A 1999 Provost’s Committee on Mental Health report concluded that “mental health services at Harvard resemble a symphony orchestra of talented performers, but without a clear conductor and with all musicians playing different music.”

SEARCH FOR SOLUTIONS

In December 2003, Dean of the College Benedict H. Gross ’71 and University Provost Steven E. Hyman convened the Student Mental Health Task Force to jump start the implementation of previous studies’ recommendations.

“Our task is not to rethink what has been done before,” task force member Elizabeth J. Quinn ’04 said in December.

The committee met from December to April to review a broad range of material, including the Provost’s 1999 report and an internal study on the Bureau and MHS.

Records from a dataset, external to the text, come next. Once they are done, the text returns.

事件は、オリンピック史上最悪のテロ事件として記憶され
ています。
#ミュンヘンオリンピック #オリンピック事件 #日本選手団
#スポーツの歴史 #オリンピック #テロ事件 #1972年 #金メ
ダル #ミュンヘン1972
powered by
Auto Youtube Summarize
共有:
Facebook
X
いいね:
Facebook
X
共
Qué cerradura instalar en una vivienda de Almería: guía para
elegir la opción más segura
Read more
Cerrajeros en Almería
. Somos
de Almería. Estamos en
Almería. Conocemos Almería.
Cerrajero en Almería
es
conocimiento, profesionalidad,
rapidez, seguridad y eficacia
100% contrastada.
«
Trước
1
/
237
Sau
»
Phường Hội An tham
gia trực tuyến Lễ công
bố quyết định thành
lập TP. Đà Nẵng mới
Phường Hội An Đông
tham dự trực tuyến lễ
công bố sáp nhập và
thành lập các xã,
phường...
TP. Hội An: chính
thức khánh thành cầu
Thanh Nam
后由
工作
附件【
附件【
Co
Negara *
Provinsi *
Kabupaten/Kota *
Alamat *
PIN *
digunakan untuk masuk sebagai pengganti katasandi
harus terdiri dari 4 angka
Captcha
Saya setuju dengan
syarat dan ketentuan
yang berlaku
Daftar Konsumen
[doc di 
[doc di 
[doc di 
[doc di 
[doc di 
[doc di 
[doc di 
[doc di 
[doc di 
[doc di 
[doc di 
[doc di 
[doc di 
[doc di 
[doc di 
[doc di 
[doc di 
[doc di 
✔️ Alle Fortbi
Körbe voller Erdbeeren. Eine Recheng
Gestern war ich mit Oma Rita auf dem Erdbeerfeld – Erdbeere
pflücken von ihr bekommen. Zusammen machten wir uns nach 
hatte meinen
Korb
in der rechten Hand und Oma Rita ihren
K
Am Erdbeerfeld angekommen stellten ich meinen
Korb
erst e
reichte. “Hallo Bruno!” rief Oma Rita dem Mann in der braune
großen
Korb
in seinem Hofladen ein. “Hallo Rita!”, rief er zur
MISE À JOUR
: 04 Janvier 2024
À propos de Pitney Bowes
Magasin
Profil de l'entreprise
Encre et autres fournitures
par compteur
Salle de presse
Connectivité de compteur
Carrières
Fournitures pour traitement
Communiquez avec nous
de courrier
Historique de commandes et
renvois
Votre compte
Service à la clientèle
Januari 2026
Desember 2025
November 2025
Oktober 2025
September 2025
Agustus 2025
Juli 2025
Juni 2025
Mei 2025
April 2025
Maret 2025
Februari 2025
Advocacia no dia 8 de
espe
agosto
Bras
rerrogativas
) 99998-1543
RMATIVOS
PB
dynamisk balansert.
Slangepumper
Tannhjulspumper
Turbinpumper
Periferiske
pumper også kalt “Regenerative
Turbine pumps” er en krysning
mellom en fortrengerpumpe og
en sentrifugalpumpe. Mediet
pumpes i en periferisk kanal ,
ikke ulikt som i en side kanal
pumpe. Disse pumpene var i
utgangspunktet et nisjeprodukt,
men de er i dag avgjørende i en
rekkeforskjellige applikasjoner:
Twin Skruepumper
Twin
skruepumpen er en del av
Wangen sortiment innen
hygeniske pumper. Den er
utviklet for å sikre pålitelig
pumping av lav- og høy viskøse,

“I was really impressed at how the administrators and clinicians who are there really do know the problems with UHS and the Bureau,” task force member and former Mental Health Advocacy and Awareness Group co-chair Caitlin E. Stork ’04 said after the task force’s first meeting. “They actually do have really detailed information on all the problems, and don’t know how to fix them.”

The task force also held outreach events and solicited comments online from students.